Jawohl, die Mankoliste. Denn weitaus häufiger trifft der Berater den Kunden dort, wo er über Mängel klagt. Er beklagt einen schlechten Bekanntheitsgrad, schildert Pannen im Umgang mit einem Pressevertreter oder spürt Neid angesichts der Erfolge eins Konkurrenten. Vielleicht ist das Unternehmen in eine Dimension hinein gewachsen, in der alle Aufgaben – auch die der Kommunikation – notwendigerweise komplexer werden. Oft fehlt in solchen Situationen ein eigener Fachmann, der die überfälligen Massnahmen der Kommunikation ansprechen kann. Genau hier setzen wir an.

Zuerst der pragmatische Einstieg

Es erweist sich nicht als zweckmässig, erst einmal ein System über die künftige Kommunikation zu legen und dieses zu konkretisieren. Der pragmatische Weg ist sehr oft der bessere Weg, und dieser führt zu einer ersten Auslegeordnung von Feststellungen, auch Mängeln und Fragezeichen.
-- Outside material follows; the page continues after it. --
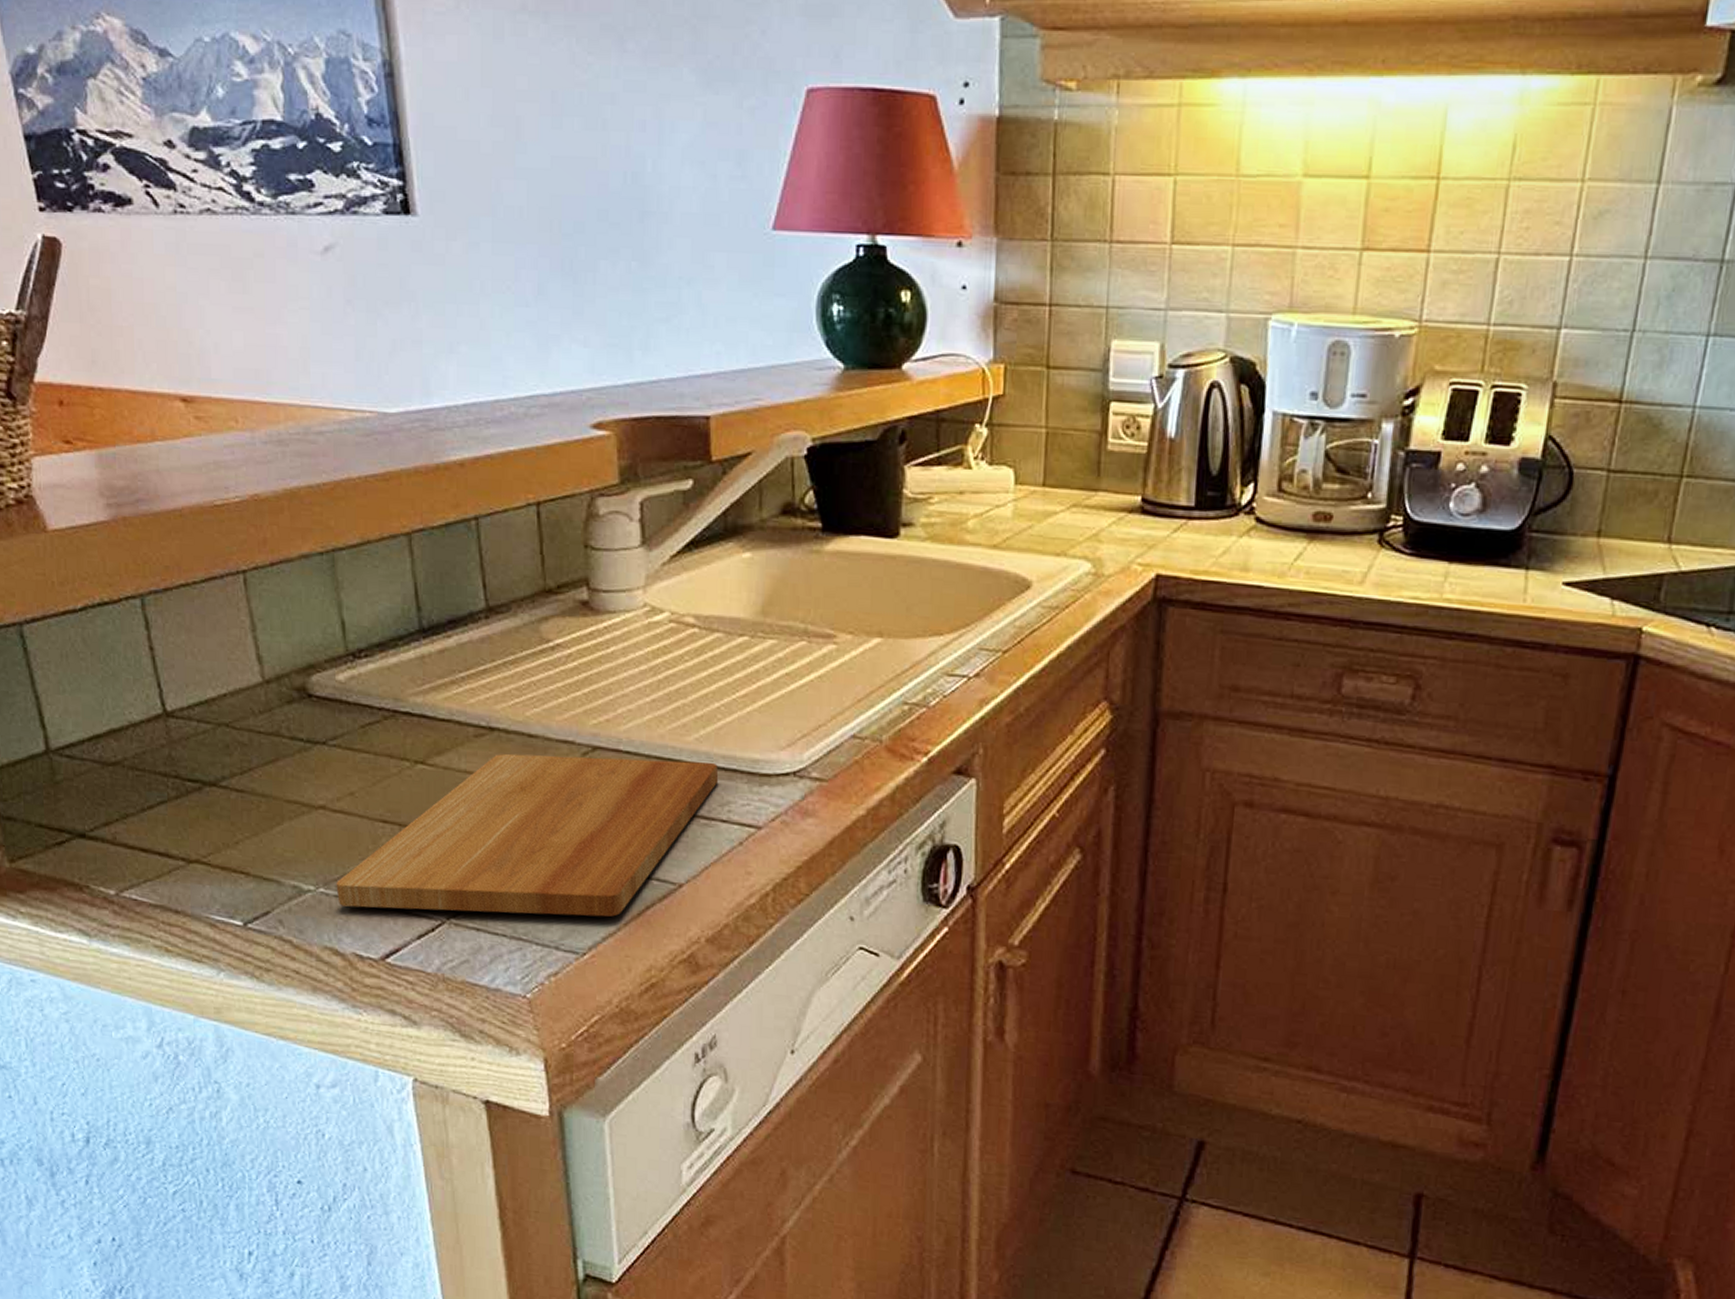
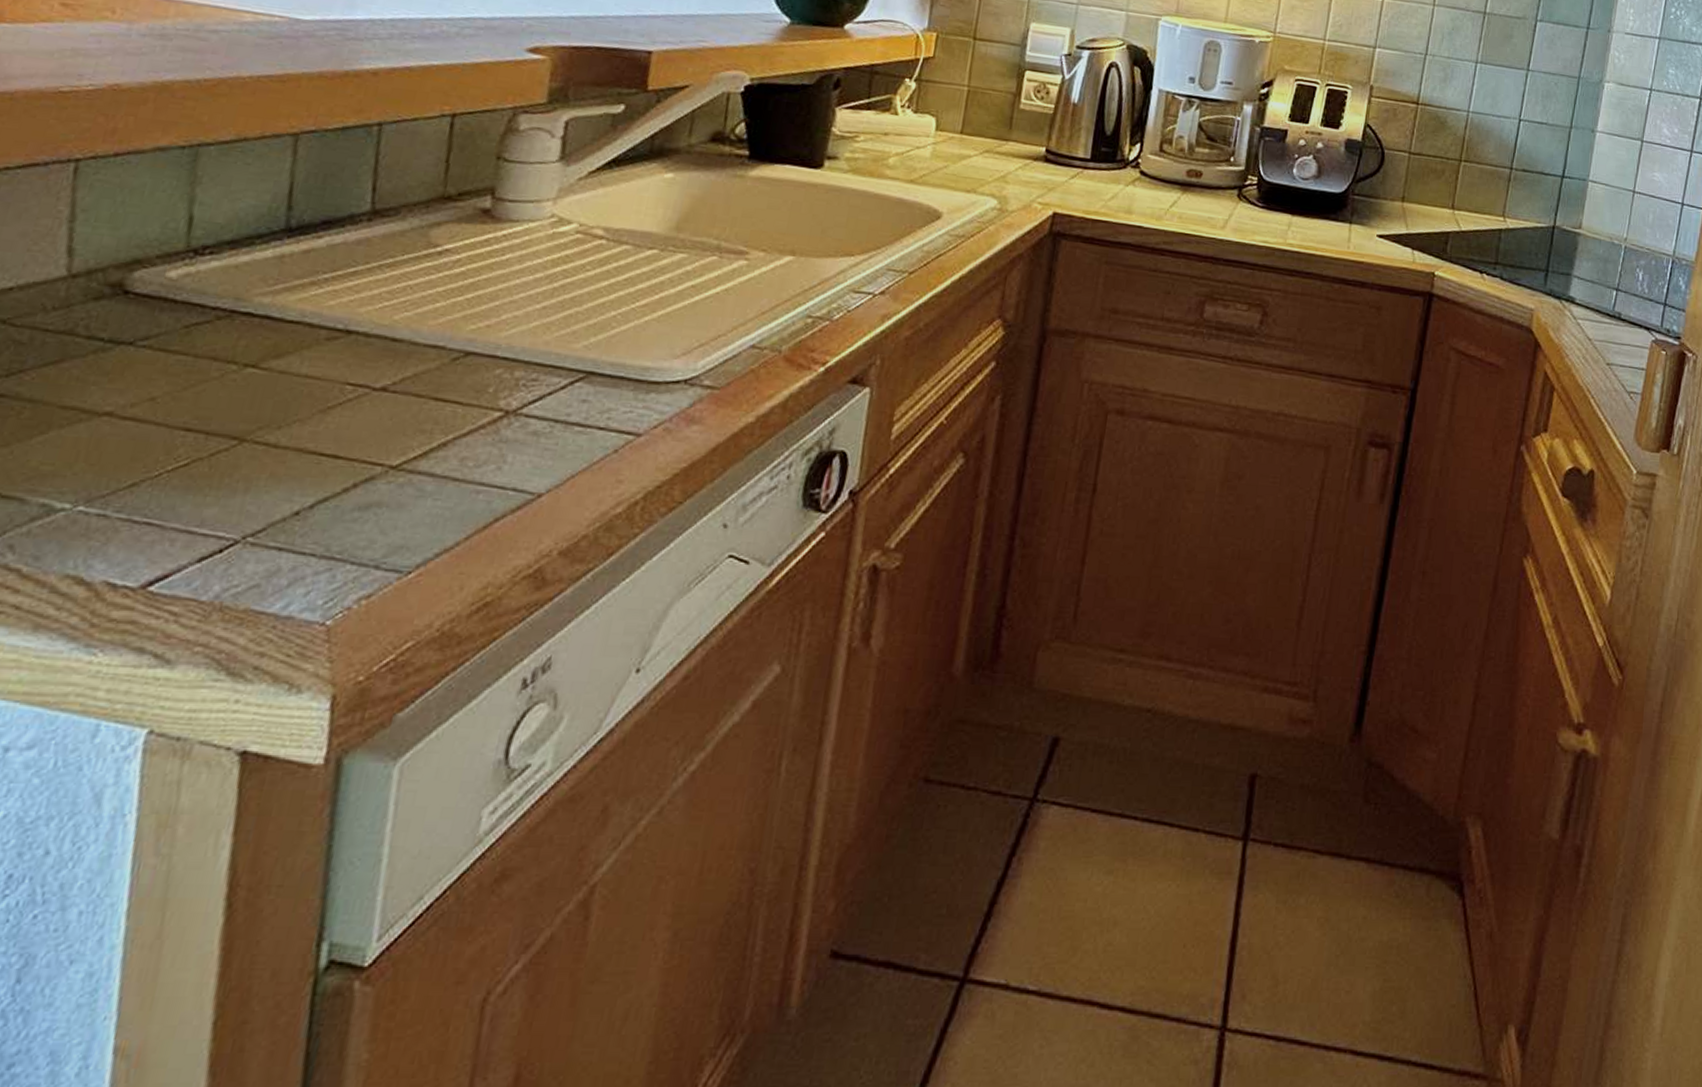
cutting board: present [336,753,719,917] -> none [100,357,604,531]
Die Fragen, die von Kundenseite genannt werden, bleiben vorerst ungeordnet und unbeantwortet. Das Chaos verhindert, dass wir vorschnell Koordinaten setzen, die sich nachher als falsch erweisen.

Die Auslegeordnung enthält nicht nur Positives, obwohl alle wissen, dass das Konzept dorthin führen muss. Sie verrät auch Schwachstellen. Ja, die Konzeptarbeit beginnt damit. Es gibt gute Gründe, weshalb man die Arbeit am Kommunikationskonzept mit dem Aufnehmen einer Mankoliste starten sollte. Die Klagemauer ist der exakte Ort, wo wir den Kunden abholen. Die Mankoliste als Startsignal.
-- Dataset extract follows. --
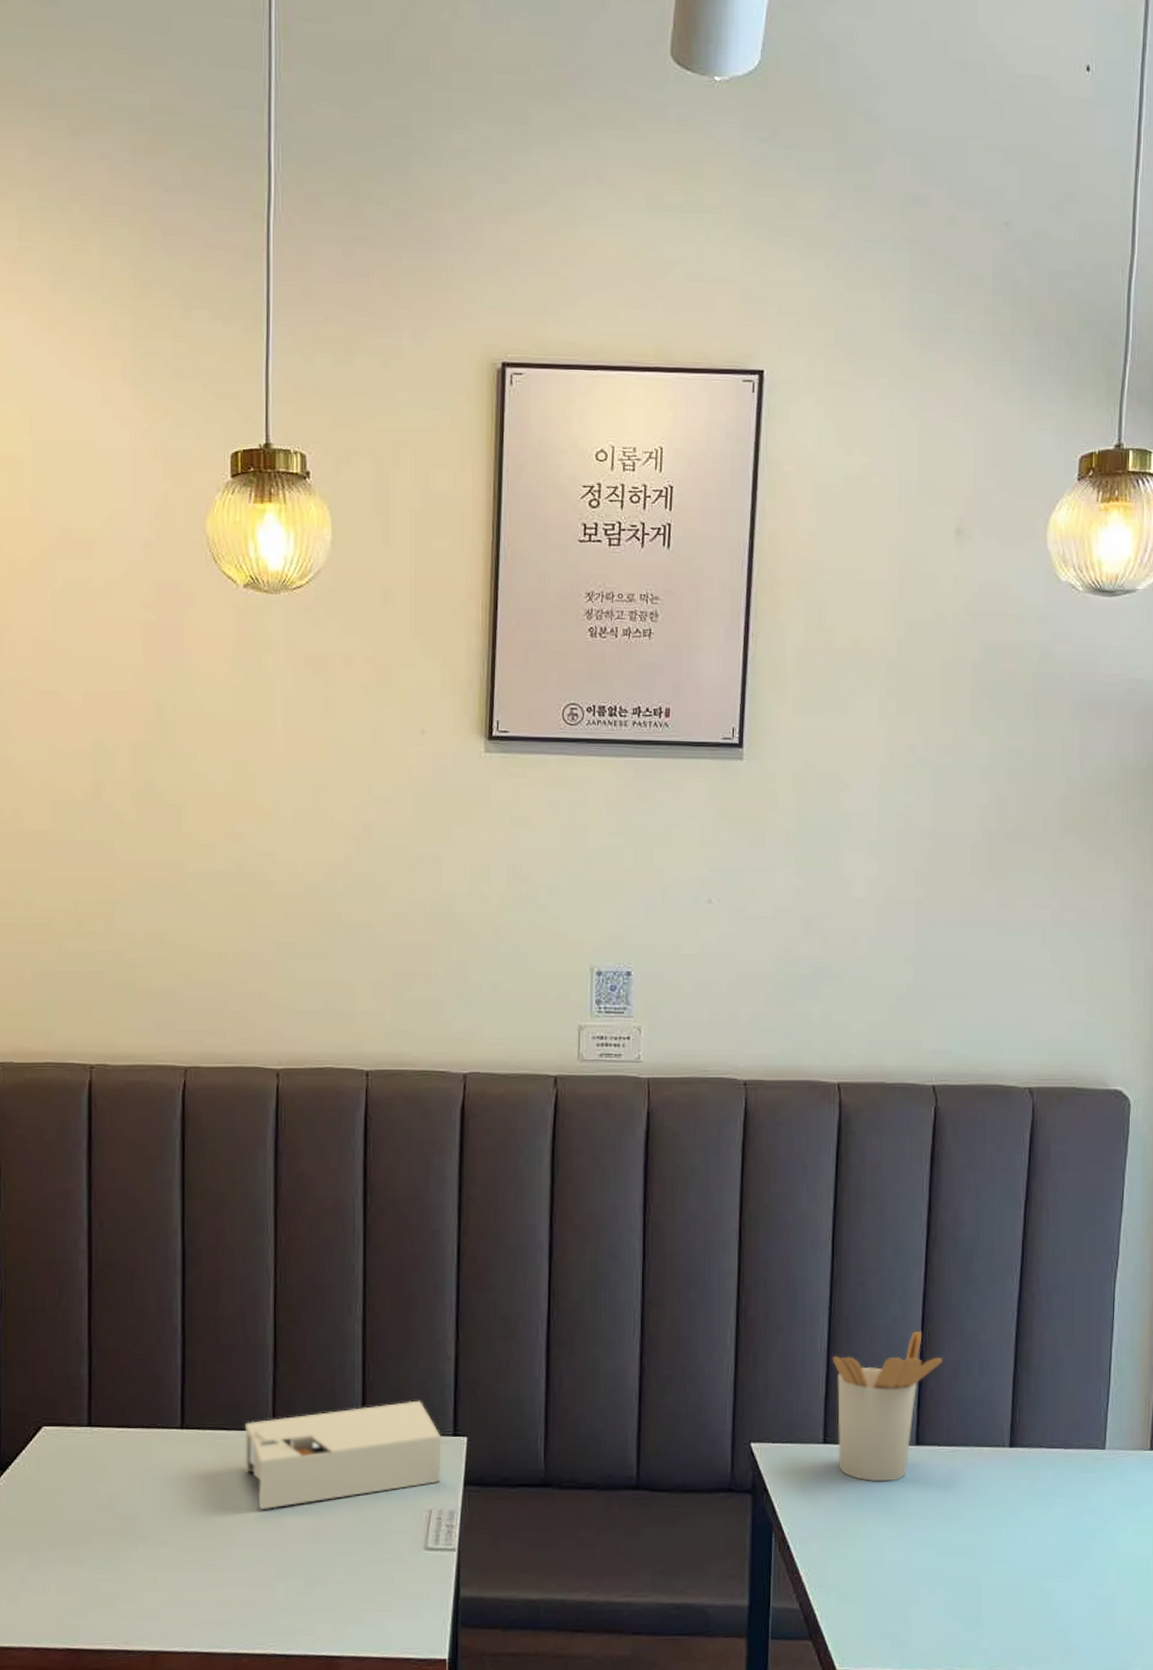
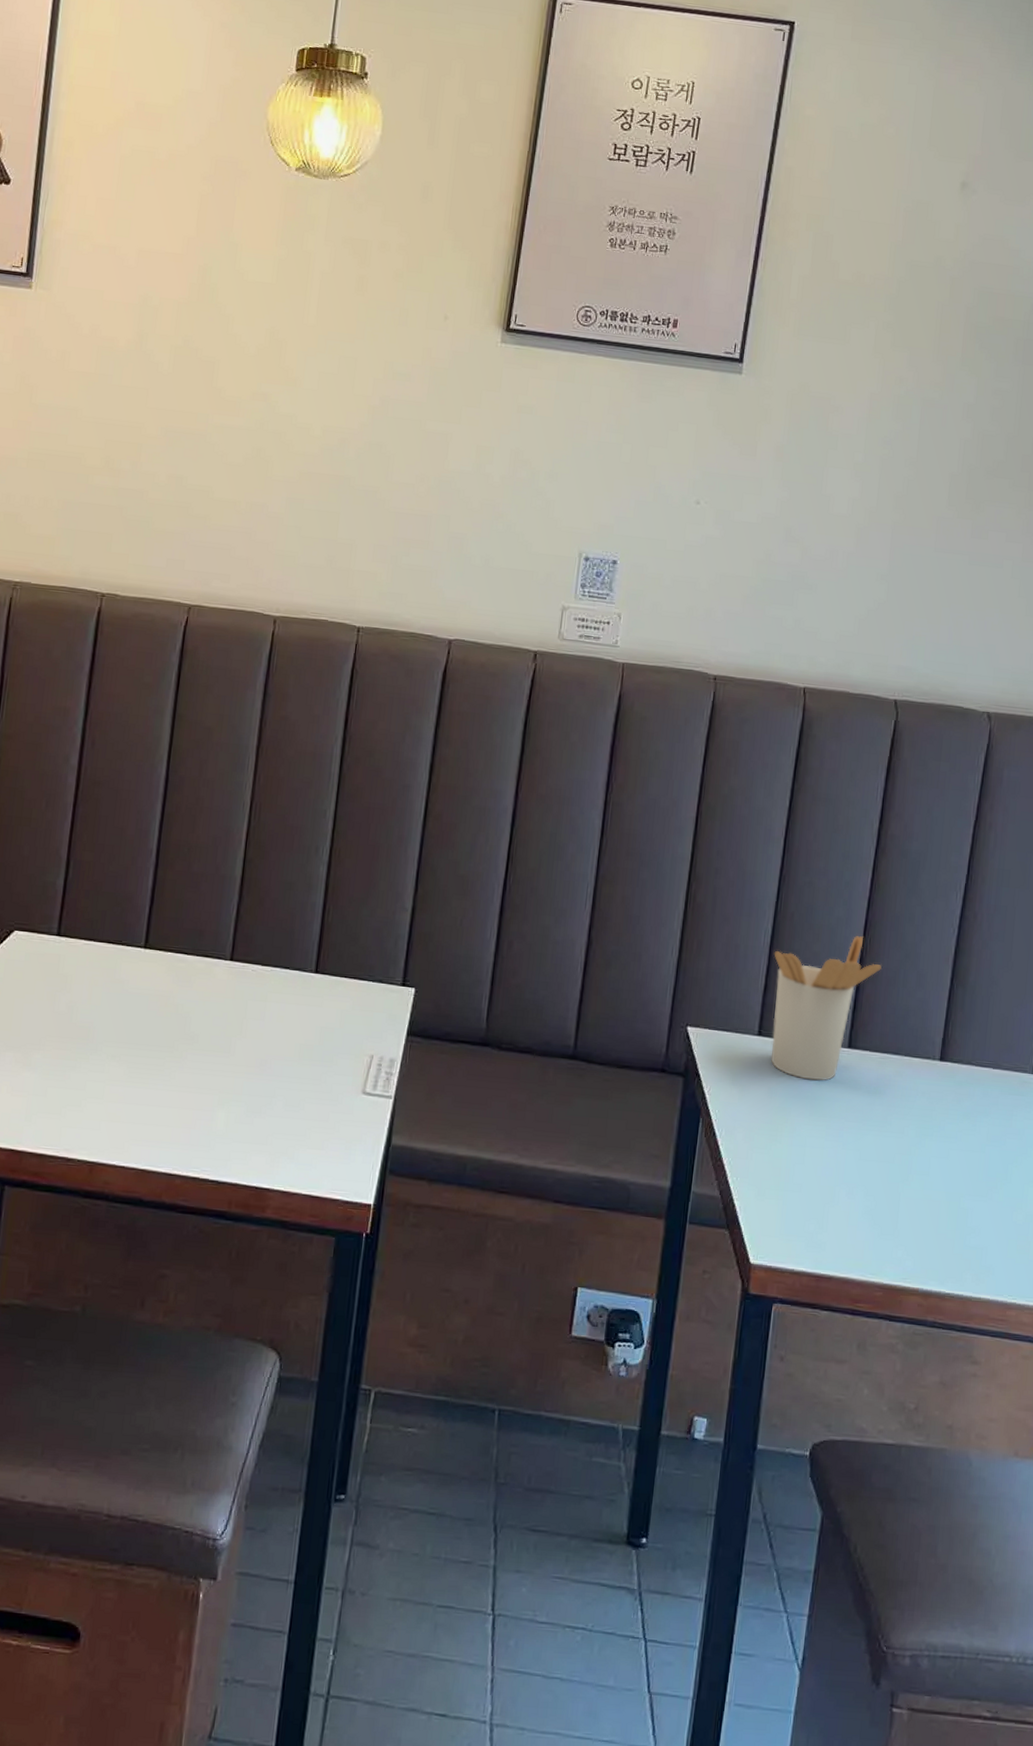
tissue dispenser: present [244,1400,442,1509] -> none [200,946,391,1037]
Es ist für den Kunden einfacher, Schwachstellen aufzulisten. Es sind ja jene Vorfälle, die auf der Haut brennen und die nach Abhilfe rufen. Und so stellt der Berater in Einzelgesprächen eine anonymisierte und ungeordnete Mankoliste zusammen, die letztlich den Bedarf des Kunden verrät. Die Unordnung ist ein ehrlicher Ausdruck des empfundenen Ungenügens.

Dann die tragfähige Konzeption

Damit wird die Mankoliste zu einem idealen Ausgangspunkt für die Aufbauarbeit des Kommunikationsfachmannes, der das Ganze jetzt mit System angeht. Dazu kommen diese und jene Wünsche des Kunden.
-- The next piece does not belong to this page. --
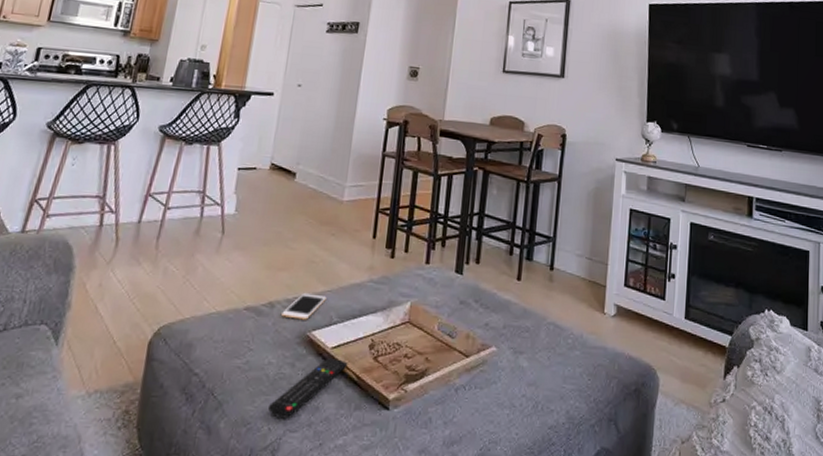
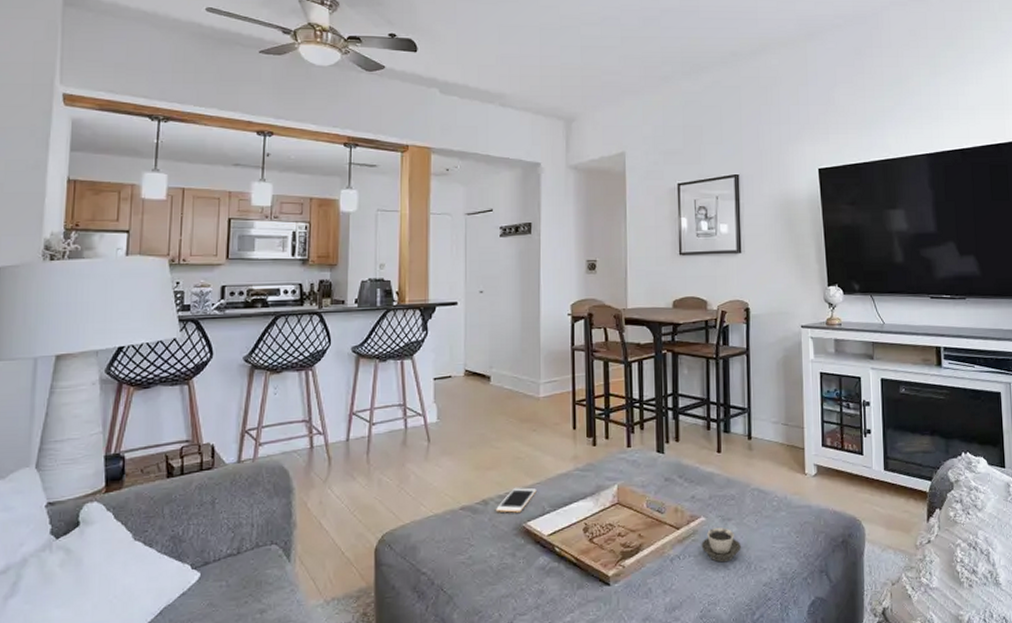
remote control: present [268,357,348,419] -> none [497,543,565,604]
cup: none [489,360,530,399] -> present [701,528,741,563]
Wenn der Berater der Geschäftsleitung nach und nach sein Konzept entwickelt und offenlegt, wird die Geschäftsleitung an die Klagemauer erinnern. Dort will sie für jeden Mangelpunkt eine Massnahme serviert bekommen. Das ist die entscheidende Nagelprobe für den Fachmann. Sein Konzept muss die Schwächen beheben und die Stärken ins Spiel bringen. Es muss die Lösung aufzeigen. Und damit die Mankoliste wettmachen. In der Zielgeraden brauchen wir sie nicht mehr.

Unter dem Dach der Unternehmensstrategie und Swot-Analyse

Damit wird das Konzept ein Element der SWOT-Analyse, die sich über alle Bereiche des Unternehmens erstreckt. Sie enthält ja auch Mängel. Soweit sie die Kommunikation betreffen, übernehmen wir sie in unsere Mankoliste. So wird sichergestellt, dass die Kommunikation nicht neben der Strategie läuft, sondern direkt unter ihrer Flagge. Es steht ohnehin fest: Ein SWOT-Analyst wird das Thema Kommunikation immer einbeziehen. Auch wenn das niemand vorgibt.